0.5 Seconds, Turning the Front-door Handle
“Where have you been.”
The voice that greeted me as the door swung open was so composed it felt icy. Ji-ho was on the sofa, apparently watching TV—except the screen was black. Instead of a beer can, his hand held the silk scarf I had tucked beneath my pillow last night.
I slipped off my heels and glanced at the clock: 12:17. Just a Saturday, after all. For ten years we had eaten dinner together every Saturday. Tonight the company dinner had run long.
“The dinner dragged—”
“With whom?”
He had never liked cutting people off. I remembered the call from an unfamiliar number, the supervisor squeezing my arm to hail a cab. Should I tell him?
The Scent that Drifted in the Elevator
“Why tighten the leash now? You never used to be like this.”
I had felt it too. Ten years ago, if I stayed out until three, he would simply say, “Come home safe.” Now the man was all edges. The inflection point was small, almost transparent. It began two years ago, the day we bumped into the woman who had moved into the studio next door. Her name: Yujin. Whenever we met in the elevator she smiled and said, “Out late again?” I answered with a silent nod; Ji-ho watched her walk away and, from that evening on, multiplied his question marks. The perfume Yujin wore—sweet musk with a whisper of grapefruit peel—might still linger in Ji-ho’s nostrils. At first, the attention tasted sweet—someone worried about me. But month after month the questions curdled into a foreign body heat on the bedsheets, and every short reply sounded like an alibi.
Two Nights That Slipped Through Like Truth
First Night, End of the Line
Older sister Da-yoon texted from the last car of the 2 train:
Line 2 is endless tonight—past 12:30. I’ll wait, just in case.
As I started to answer, Ji-ho rang. I didn’t pick up; I didn’t want him to know I was with Da-yoon. For a year now, every Saturday, a quiet drink with Da-yoon—the one person Ji-ho dislikes because she and I share the same crooked grin. We walked the length of the platform, laughing, “Not going home again?” Two cans of beer later she looked down at me from the train stairs:
“We might be heading for real trouble.”
“How so?”
“A love without punctuation, that’s what you two have.”
I shook my head. She laughed anyway, ruffling my hair. When I opened the door at 1:30, Ji-ho greeted me the same way:
“Where have you been.”
Second Night, Someone’s Birthday
Four of us, a tiny wine bar after work. One candle was still burning when the clock struck 1 a.m. I kept repeating, “I should go.” But the wine had taken the wheel. A hand brushed my shoulder, another tucked a strand of hair behind my ear—brief, sticky contact I barely registered. At 1:47 a.m. I turned the key.
Ji-ho knelt beside the sofa, clutching a fistful of bedsheet, breathing in the traces it held.
This scent is not Yujin’s; it belongs to someone else.
He said nothing.

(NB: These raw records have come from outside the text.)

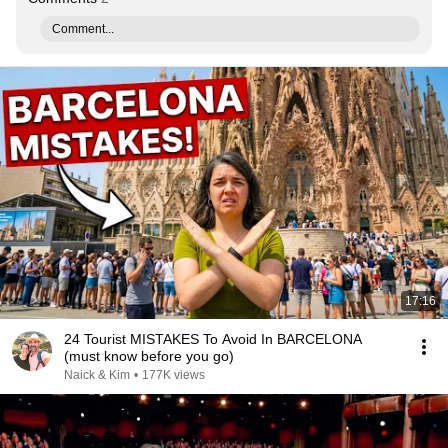
Comment...
17:16
24 Tourist MISTAKES To Avoid In BARCELONA
(must know before you go)
Naick & Kim
•
177K views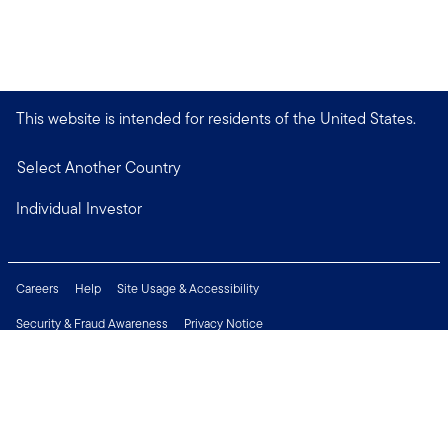
This website is intended for residents of the United States.
Select Another Country
Individual Investor
Careers
Help
Site Usage & Accessibility
Security & Fraud Awareness
Privacy Notice
Do Not Sell or Share My Personal Information
Financial Crimes Compliance
Terms of Use
Sitemap
Connect with us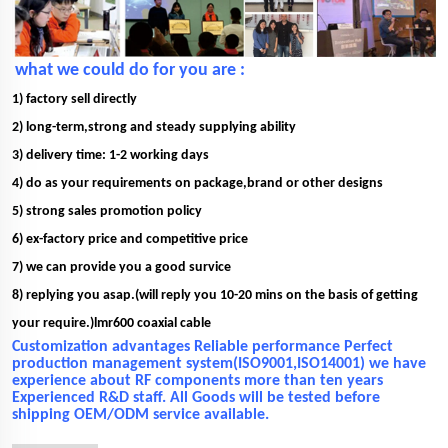
what we could do for you are :
1) factory sell directly
2) long-term,strong and steady supplying ability
3) delivery time: 1-2 working days
4) do as your requirements on package,brand or other designs
5) strong sales promotion policy
6) ex-factory price and competitive price
7) we can provide you a good survice
8) replying you asap.(will reply you 10-20 mins on the basis of getting
your require.)lmr600 coaxial cable
Customization advantages Reliable performance Perfect
production management system(ISO9001,ISO14001) we have
experience about RF components more than ten years
Experienced R&D staff. All Goods will be tested before
shipping OEM/ODM service available.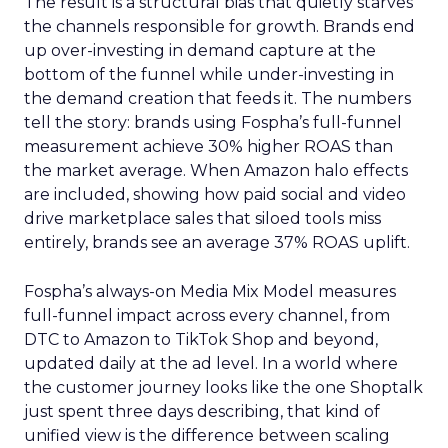
The result is a structural bias that quietly starves
the channels responsible for growth. Brands end
up over-investing in demand capture at the
bottom of the funnel while under-investing in
the demand creation that feeds it. The numbers
tell the story: brands using Fospha’s full-funnel
measurement achieve 30% higher ROAS than
the market average. When Amazon halo effects
are included, showing how paid social and video
drive marketplace sales that siloed tools miss
entirely, brands see an average 37% ROAS uplift.
Fospha’s always-on Media Mix Model measures
full-funnel impact across every channel, from
DTC to Amazon to TikTok Shop and beyond,
updated daily at the ad level. In a world where
the customer journey looks like the one Shoptalk
just spent three days describing, that kind of
unified view is the difference between scaling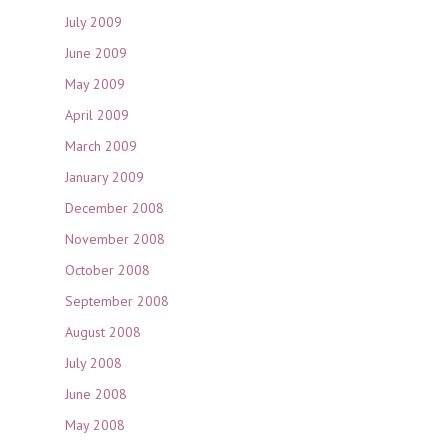
July 2009
June 2009
May 2009
April 2009
March 2009
January 2009
December 2008
November 2008
October 2008
September 2008
August 2008
July 2008
June 2008
May 2008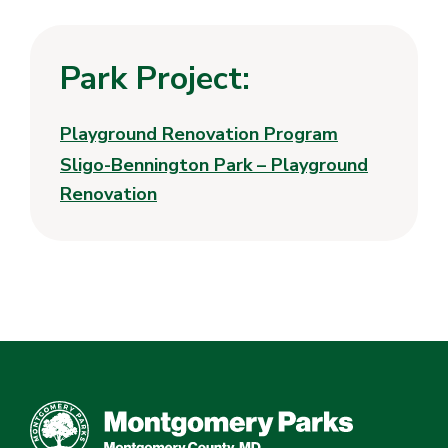
Park Project:
Playground Renovation Program
Sligo-Bennington Park – Playground
Renovation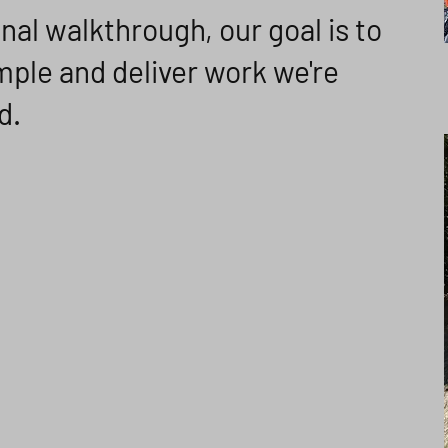
inal walkthrough, our goal is to
ple and deliver work we're
d.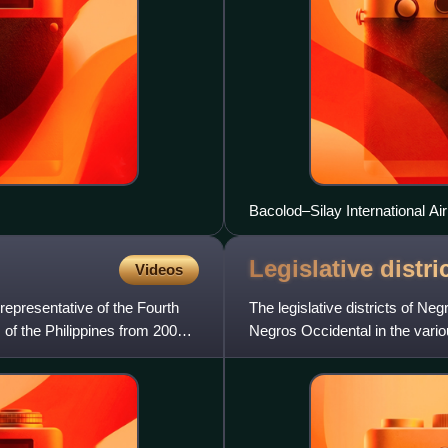
Bacolod–Silay International Air
Legislative distr
Videos
 representative of the Fourth
The legislative districts of Ne
 of the Philippines from 2007
Negros Occidental in the variou
currently represent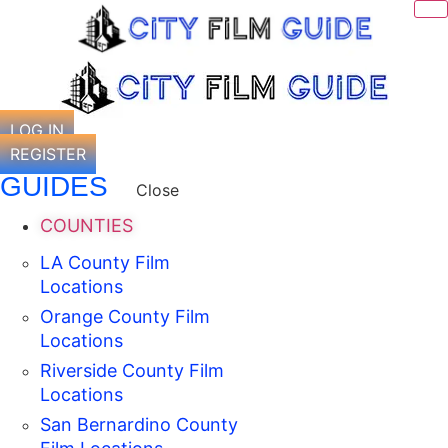
Skip
to
content
LOG IN
REGISTER
GUIDES
Close
COUNTIES
LA County Film
Locations
Orange County Film
Locations
Riverside County Film
Locations
San Bernardino County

Only rubbed the fabric against his lips and bit down. After that, whenever his gaze caught mine, I felt my breath catch in my throat.
Why Do We Stand at the Edge of This Map?
Psychologists say:
In long relationships, control is not love wearing a mask—it is anxiety wearing love’s mask.
Ten years: a thread that once mended our empty spaces suddenly becomes a garrote. Every blank I let someone else fill, Ji-ho felt as:
A part of you I no longer occupy.
Anxiety is the perfect shape to label “love.” Every night, turning the sheets in search of an ending that will never arrive. Glancing at texts is framed as care; a missed call becomes “betrayal.” We pretend to know each other while inflating only the stranger inside the other.
Right Now, Your Hand on the Door Handle
Still, you come back. Why? Perhaps you have heard “Where have you been” 482 times. You answered 481 of them; once you feigned ignorance. Because of that single silence, Ji-ho may be sitting on the sofa right now, ears pricked for the bell.
So—will you tell him you were late for reasons that have nothing to do with him? Or circle in taxis until 2 a.m. to keep those reasons hidden?
In the 0.1 second it takes to turn the handle, what will your heart remember?
Facing that question, do you still love someone—
—or are you simply afraid of the unfamiliar scent left on the bedsheets?